Tuesday, April 27, 2021

That Harvest Gold Glow...of Frozen Fruit

                 I belong to a group on Facebook that celebrates the wacky things that can be found at thrift stores and garage sales.  There are some truly bizarre things to be found on the secondhand market.  They're not all necessarily necessary, or tasteful, or a good idea in any way, but it's fun to see what other people find.

                Lately, there's been a trend of people showing off their collections of mid-century Pyrex, or their restored-to-the-1970s kitchens.  My sister and I were discussing this trend the other day, and how it sometimes confuses us.  I missed the post where someone was bragging about locating a harvest gold refrigerator, but my sister was floored.  Who on Earth would want that?

                I pointed out that the more average person last saw a harvest gold refrigerator in the mid-1980s, before it got replaced with something newer.  The people who were so excited to find this fridge never knew the game of carefully placing produce to prevent freezing, or the dubious thrill of discovering the soda that had found its way to the back and was now the only kind of slushie you were going to score any time soon (We have soda and a freezer, reasons your mother.  There is no reason to spend two dollars at the gas station.).  These sentimental folks only dealt with the fridge in perfect working order, rather than something that was "still perfectly good, just with a couple little quirks."
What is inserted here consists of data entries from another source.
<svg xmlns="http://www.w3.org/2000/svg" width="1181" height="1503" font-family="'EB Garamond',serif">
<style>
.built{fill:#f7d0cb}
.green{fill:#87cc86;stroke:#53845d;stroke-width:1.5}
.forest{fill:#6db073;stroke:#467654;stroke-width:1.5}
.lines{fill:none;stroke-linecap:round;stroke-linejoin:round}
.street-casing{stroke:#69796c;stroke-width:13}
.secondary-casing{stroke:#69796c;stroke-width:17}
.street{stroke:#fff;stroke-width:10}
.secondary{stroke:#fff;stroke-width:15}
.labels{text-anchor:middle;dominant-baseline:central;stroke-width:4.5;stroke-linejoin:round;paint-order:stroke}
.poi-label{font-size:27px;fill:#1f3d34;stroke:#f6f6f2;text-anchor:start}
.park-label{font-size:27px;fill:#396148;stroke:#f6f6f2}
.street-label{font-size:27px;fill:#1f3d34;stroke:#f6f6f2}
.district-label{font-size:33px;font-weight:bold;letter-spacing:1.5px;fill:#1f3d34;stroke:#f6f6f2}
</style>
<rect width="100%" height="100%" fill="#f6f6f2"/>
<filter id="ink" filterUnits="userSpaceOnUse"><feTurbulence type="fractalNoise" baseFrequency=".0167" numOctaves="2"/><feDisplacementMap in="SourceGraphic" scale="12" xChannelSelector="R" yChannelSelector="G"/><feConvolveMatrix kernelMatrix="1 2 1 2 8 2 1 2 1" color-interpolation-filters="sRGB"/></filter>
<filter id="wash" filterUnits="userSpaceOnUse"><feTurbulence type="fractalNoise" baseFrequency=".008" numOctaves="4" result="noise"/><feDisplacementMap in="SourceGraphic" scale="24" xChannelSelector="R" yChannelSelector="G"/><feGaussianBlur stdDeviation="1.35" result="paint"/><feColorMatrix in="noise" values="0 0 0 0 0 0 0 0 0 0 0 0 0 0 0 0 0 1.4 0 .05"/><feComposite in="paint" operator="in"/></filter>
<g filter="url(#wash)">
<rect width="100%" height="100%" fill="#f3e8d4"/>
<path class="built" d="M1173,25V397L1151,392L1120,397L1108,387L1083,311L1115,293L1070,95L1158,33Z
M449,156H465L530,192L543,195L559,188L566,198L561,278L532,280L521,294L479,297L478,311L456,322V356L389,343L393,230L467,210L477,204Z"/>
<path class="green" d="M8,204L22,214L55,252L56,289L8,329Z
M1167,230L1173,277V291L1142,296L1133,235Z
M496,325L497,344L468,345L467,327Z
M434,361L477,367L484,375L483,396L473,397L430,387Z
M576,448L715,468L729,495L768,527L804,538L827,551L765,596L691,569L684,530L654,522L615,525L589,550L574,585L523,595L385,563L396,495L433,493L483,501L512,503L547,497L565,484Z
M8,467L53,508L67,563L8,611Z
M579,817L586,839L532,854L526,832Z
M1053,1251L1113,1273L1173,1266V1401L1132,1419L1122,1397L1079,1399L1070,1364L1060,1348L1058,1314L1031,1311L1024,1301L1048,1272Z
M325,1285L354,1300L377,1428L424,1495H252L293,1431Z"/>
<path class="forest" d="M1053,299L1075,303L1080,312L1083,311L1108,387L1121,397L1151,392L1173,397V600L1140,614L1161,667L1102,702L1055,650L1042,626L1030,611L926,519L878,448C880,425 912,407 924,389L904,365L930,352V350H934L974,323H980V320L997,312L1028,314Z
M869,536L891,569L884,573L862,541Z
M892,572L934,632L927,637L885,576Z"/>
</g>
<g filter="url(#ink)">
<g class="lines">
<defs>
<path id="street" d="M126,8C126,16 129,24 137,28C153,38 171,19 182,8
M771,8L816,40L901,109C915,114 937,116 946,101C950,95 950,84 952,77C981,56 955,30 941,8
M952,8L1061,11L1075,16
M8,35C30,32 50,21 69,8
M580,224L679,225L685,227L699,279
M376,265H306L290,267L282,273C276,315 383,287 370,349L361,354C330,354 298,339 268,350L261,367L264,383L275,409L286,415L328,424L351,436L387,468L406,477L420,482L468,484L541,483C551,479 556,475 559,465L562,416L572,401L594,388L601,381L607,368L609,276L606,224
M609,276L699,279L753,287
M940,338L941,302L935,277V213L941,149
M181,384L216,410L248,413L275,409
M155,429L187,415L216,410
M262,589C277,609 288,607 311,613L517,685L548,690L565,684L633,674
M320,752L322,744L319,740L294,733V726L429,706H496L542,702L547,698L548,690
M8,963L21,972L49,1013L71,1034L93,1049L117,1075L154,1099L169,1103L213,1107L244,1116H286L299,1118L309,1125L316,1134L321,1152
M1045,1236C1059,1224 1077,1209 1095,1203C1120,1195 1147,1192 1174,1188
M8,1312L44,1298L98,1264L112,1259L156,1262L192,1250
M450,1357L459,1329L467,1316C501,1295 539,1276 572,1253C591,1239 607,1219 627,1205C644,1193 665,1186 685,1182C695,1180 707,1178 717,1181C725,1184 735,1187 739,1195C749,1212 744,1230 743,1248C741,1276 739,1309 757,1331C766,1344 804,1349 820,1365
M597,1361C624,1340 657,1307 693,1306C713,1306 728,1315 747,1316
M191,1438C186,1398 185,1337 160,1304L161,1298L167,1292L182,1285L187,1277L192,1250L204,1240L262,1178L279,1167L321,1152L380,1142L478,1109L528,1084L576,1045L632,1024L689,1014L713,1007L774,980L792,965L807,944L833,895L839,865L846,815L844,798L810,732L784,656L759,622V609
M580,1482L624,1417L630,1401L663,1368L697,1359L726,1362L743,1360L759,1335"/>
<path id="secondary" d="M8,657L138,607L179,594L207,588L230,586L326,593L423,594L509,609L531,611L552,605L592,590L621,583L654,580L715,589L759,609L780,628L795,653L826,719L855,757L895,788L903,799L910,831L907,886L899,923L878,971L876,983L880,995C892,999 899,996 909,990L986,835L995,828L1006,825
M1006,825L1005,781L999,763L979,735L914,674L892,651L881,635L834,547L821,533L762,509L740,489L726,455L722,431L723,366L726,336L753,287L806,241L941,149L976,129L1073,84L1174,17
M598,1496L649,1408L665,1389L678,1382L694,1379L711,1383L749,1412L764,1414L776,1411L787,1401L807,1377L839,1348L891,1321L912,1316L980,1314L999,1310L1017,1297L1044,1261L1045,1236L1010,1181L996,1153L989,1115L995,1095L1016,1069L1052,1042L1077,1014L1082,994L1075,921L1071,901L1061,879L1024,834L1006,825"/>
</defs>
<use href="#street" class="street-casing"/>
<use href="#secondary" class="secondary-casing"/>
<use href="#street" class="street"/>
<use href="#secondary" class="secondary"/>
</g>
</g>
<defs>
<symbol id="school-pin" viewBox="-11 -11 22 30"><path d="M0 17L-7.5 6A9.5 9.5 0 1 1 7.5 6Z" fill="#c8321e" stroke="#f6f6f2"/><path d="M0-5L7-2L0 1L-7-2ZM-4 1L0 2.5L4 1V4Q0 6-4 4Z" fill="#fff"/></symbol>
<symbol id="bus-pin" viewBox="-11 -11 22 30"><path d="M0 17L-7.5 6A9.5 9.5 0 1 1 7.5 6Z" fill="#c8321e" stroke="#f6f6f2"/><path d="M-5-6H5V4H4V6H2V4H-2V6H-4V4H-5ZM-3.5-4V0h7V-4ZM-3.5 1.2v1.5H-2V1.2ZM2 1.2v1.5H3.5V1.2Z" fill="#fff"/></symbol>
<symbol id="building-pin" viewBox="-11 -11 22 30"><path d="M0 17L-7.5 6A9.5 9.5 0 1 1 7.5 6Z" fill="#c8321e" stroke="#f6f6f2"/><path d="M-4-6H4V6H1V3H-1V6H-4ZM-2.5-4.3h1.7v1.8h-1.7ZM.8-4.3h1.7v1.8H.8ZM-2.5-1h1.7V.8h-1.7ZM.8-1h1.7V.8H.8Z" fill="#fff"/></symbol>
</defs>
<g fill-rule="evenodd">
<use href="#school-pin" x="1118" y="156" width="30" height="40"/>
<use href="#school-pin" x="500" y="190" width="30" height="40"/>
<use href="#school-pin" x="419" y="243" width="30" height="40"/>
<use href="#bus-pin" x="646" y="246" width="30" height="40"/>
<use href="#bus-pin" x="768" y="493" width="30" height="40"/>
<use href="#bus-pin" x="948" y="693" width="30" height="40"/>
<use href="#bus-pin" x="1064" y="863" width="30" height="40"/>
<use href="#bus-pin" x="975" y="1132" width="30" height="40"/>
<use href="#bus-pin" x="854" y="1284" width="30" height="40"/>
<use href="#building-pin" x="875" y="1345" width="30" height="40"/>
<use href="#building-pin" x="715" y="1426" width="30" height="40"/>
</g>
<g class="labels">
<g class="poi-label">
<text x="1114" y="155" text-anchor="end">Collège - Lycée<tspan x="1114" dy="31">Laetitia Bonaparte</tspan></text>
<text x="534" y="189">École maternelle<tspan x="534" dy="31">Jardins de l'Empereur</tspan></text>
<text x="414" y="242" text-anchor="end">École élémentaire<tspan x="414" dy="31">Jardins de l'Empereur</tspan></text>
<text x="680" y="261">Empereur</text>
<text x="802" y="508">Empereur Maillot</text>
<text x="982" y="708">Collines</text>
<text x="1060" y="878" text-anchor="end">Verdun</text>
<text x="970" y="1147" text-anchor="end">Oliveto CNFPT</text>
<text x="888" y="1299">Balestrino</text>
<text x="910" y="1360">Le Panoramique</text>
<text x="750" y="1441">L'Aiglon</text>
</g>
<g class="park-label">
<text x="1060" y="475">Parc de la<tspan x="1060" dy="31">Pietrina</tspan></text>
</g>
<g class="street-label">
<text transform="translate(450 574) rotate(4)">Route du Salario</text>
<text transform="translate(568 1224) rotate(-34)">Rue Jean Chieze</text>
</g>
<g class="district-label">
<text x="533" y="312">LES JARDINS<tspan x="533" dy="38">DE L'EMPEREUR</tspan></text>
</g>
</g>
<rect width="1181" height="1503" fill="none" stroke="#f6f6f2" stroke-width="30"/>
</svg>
                "It has a few quirks" is my family's code for broken, but not broken enough to be replaced, per se.  When I was a kid, we didn't have harvest gold appliances.  My grandparents did, though.  They had the full kit--washer, dryer, fridge, and stove.  Don't get me wrong--we had slightly more modern white appliances, but we still had the area in the back of the fridge that froze produce, and one of the burners on the stove had decided to pursue a new career.  Most of the families I knew had similar situations with their appliances, but where I come from, you don't throw out appliances willy-nilly.  You basically used them until you had no choice but to replace them.  If you replaced them earlier than that (you spendthrift you), you installed the old appliances out at deer camp or passed them on to someone who needed them and didn't care much about looks.

                I'm at least fifty percent sure that the harvest gold appliances were a splurge around the time that my parents and my aunt got married, in the late '60s-early '70s period.  The appliances were still in regular use in the mid-'90s, when I would spend a week or so at their house every summer, so I reckon that they lasted longer than most marriages.  It was a good run.  I think my grandmother was sorry to see them go, because they were total troopers.

                I guess what I'm trying to say is that we don't have nostalgic feelings about these things because they were still in use a lot later in our part of the world.  My mother still has the teacups from her Pyrex dishware, because those things were amazing for dyeing Easter eggs.  It was startling to see Emma Stone served tea in the same design in The Help, because they were still in my mother's cupboard and therefore, not that old.  Totally that old.  Also, the gold all falls off if you put them in the dishwasher, which is good if you want to use them in the microwave, and according to some websites, they contain a concerning amount of lead (feel free to draw what conclusions you will--we know we're odd). 

                We also had a lot of the big serving bowls that people collect as kitsch growing up, and they're still there.  They still work, so they are still earning their rent in the kitchen.  We have joked for years that the average antique dealer would faint dead away to discover how many vintage treasures are still in regular use in the family kitchen, since no one woke up one morning and said, "Well, the casserole dish is fifty years old now, so we have to retire it and shop for something new."  As I type this, I realize that the plate off of which Fuzzy just ate his dinner was purchased in the mid-'90s on clearance at K-Mart.  Still works.  I don't see a reason to replace it.

                I wonder if stainless steel is going to be the harvest gold of our generation.  Will our kids have quiet conversations with us about perhaps considering updating things a little, perhaps with a nice harvest gold appliance suite?  The mind reels.